Add KEYLOGFILE TLS decryption support. #11
Description
I have such code:
nss_keys = {}
with open("captured.keylog", "r") as keylogfd:
for line in keylogfd.readlines():
tokens = line.strip().split()
if tokens[1] not in nss_keys:
nss_keys[tokens[1]] = {}
if tokens[0] == 'CLIENT_RANDOM':
nss_keys[tokens[1]]['master_secret'] = tokens[2]
elif tokens[0] == 'CLIENT_HANDSHAKE_TRAFFIC_SECRET':
nss_keys[tokens[1]]['client_handshake_secret'] = tokens[2]
elif tokens[0] == 'SERVER_HANDSHAKE_TRAFFIC_SECRET':
nss_keys[tokens[1]]['server_handshake_secret'] = tokens[2]
elif tokens[0] == 'CLIENT_TRAFFIC_SECRET_0':
nss_keys[tokens[1]]['client_traffic_secret'] = tokens[2]
elif tokens[0] == 'SERVER_TRAFFIC_SECRET_0':
nss_keys[tokens[1]]['server_traffic_secret'] = tokens[2]
print(json.dumps(nss_keys, indent=4))that produces:
{
"7834e2da48ed053d149e3587e646eef8d37cbd4c96bcd3e010089c2dbf3918f6": {
"client_handshake_secret": "3cc7fb6f9518cd0e37eba33de56fa5e2d8fac3273d19f311abc5f135b152cae7",
"server_handshake_secret": "195e9473d29b45c71a261e303b4075e418c0b7d23268a44895d0d6a8ad42a74f",
"client_traffic_secret": "98a36efdd5b709685456a9ffd550addbfda34213661ddadf3aee1fee2a18bdc9",
"server_traffic_secret": "5fd2f247d0b31c80dd899a93a6d193424309e640658d0329b0f3376260e61208"
},
"82f2d1337f0065ecd9fa5cc844c74813daa3585f011a07ecdb793c30edfb9a4a": {
"client_handshake_secret": "f066f004712237a8cbb192cadaad5e9a795df98cd806e5f7e0d1509864fc2c52",
"server_handshake_secret": "13d3b2a8f8330b478c32bfec00a301585246b8df218ef83d748eda2de6ed785d",
"client_traffic_secret": "e7ed02a33e208ce3390e45c5d176fa95a1da1b46e3199579eff2d5df5e696850",
"server_traffic_secret": "b86a222f4b789839d705f15026f72bdffb2849584b0d5046524f5d9987bb10f2"
}
}captured.pcap and captured.keylog are updating in real time.

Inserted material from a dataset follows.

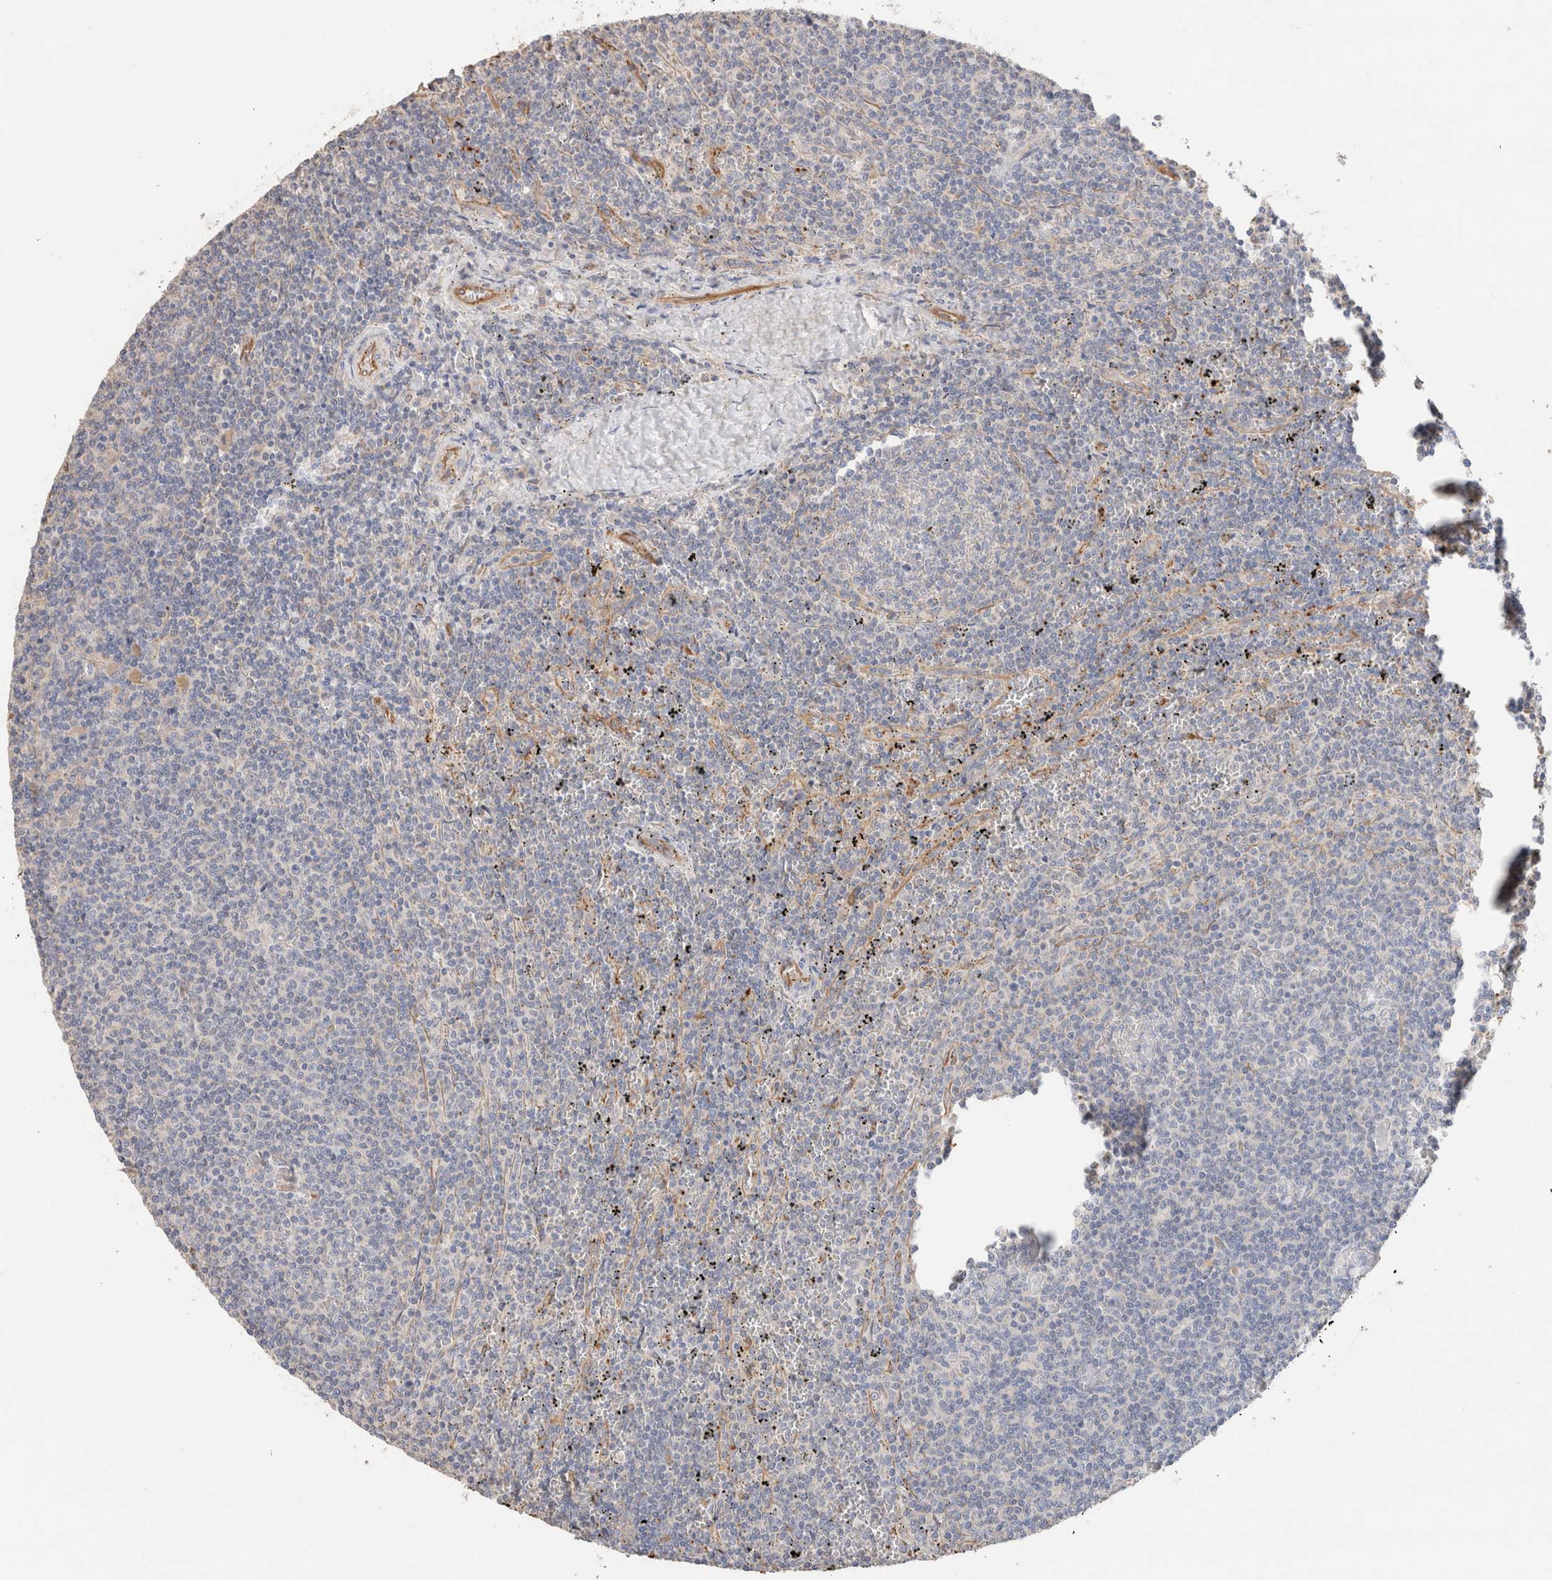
{"staining": {"intensity": "negative", "quantity": "none", "location": "none"}, "tissue": "lymphoma", "cell_type": "Tumor cells", "image_type": "cancer", "snomed": [{"axis": "morphology", "description": "Malignant lymphoma, non-Hodgkin's type, Low grade"}, {"axis": "topography", "description": "Spleen"}], "caption": "This is an immunohistochemistry (IHC) image of low-grade malignant lymphoma, non-Hodgkin's type. There is no positivity in tumor cells.", "gene": "PROS1", "patient": {"sex": "female", "age": 50}}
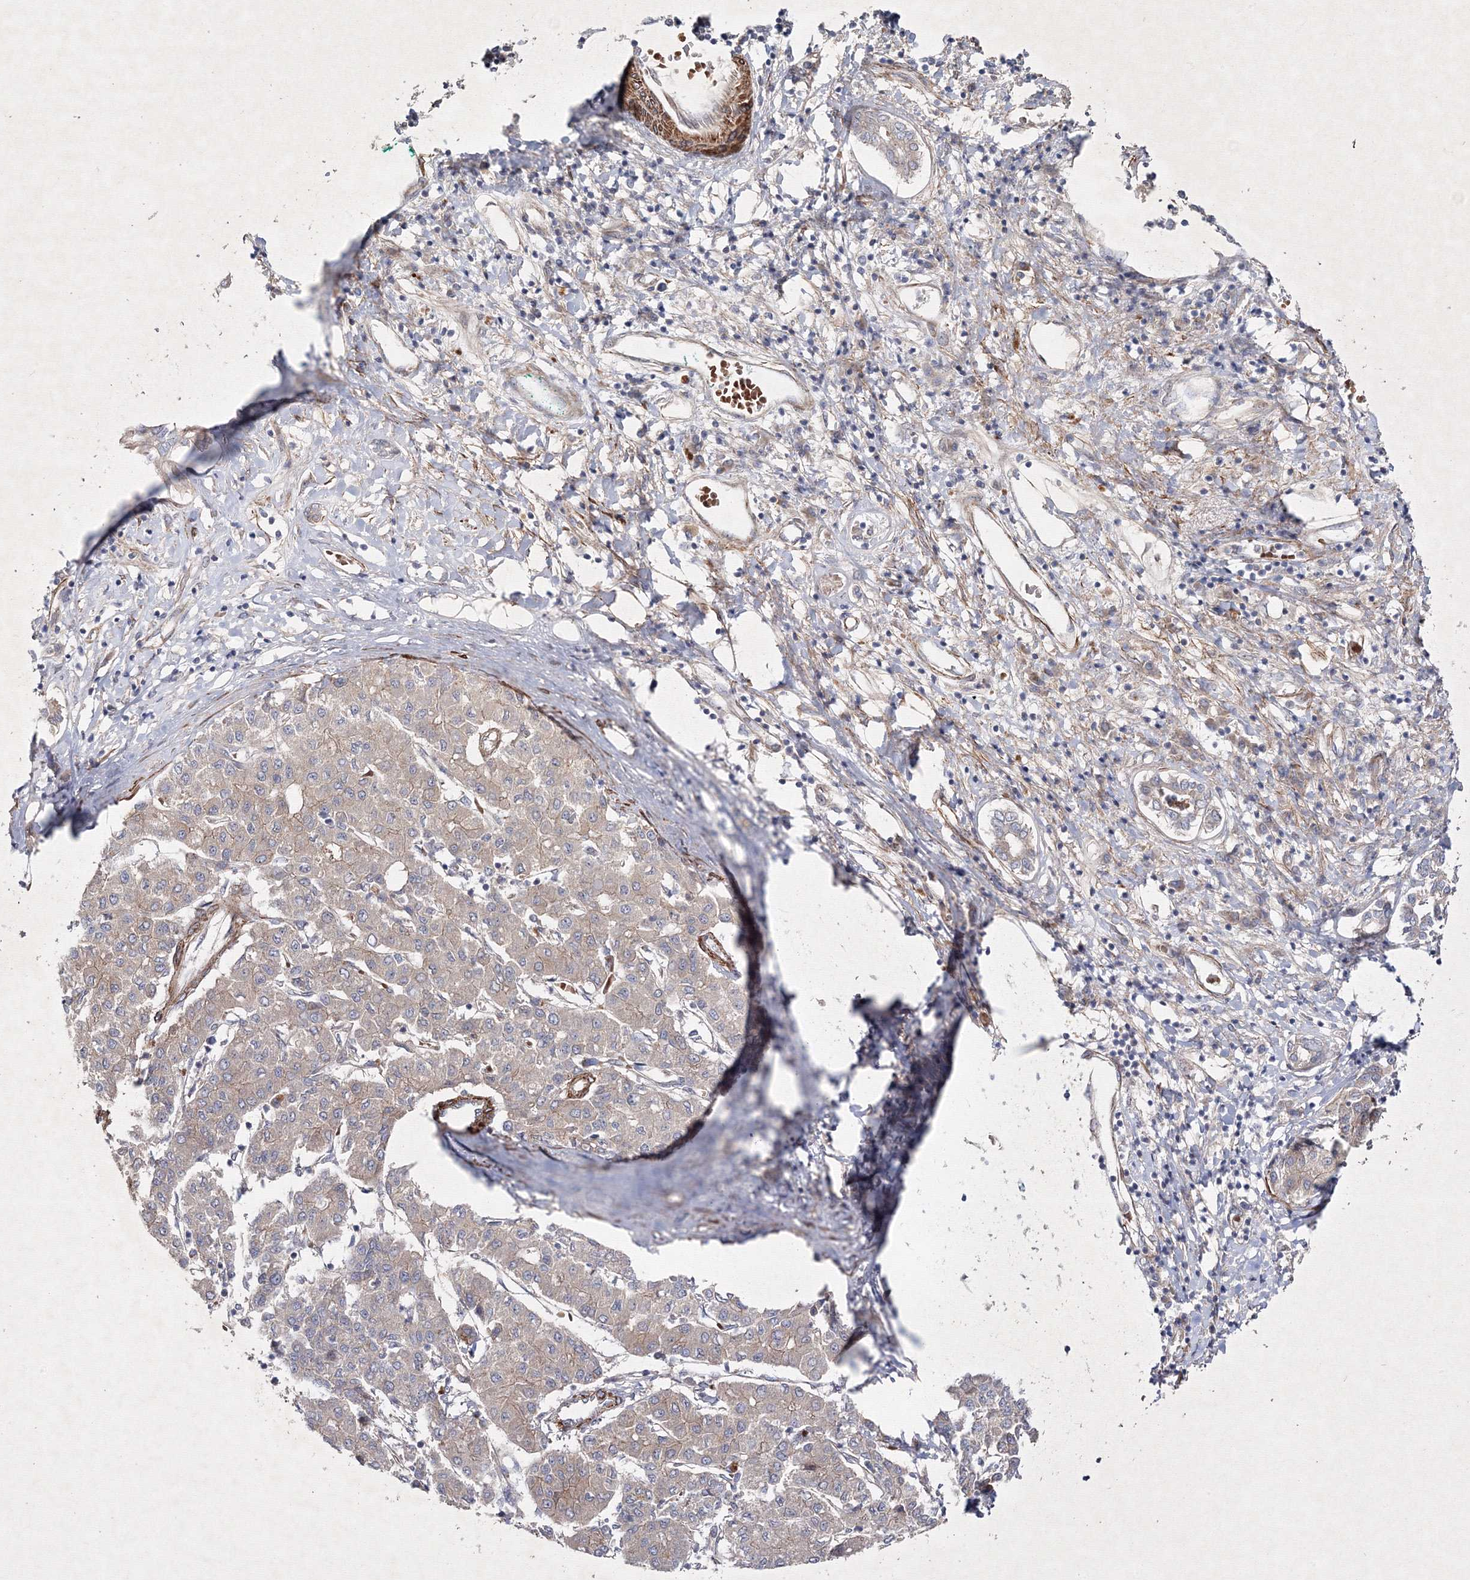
{"staining": {"intensity": "weak", "quantity": "25%-75%", "location": "cytoplasmic/membranous"}, "tissue": "liver cancer", "cell_type": "Tumor cells", "image_type": "cancer", "snomed": [{"axis": "morphology", "description": "Carcinoma, Hepatocellular, NOS"}, {"axis": "topography", "description": "Liver"}], "caption": "Protein expression by immunohistochemistry (IHC) displays weak cytoplasmic/membranous staining in about 25%-75% of tumor cells in hepatocellular carcinoma (liver).", "gene": "GFM1", "patient": {"sex": "male", "age": 65}}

I want to use this keys to decrypt TLS traffic and get reconstructed flow with decrypted HTTPS requests and responses in live stream to see every HTTP request with response together in the terminal while they appear. By the first how to decrypt traffic?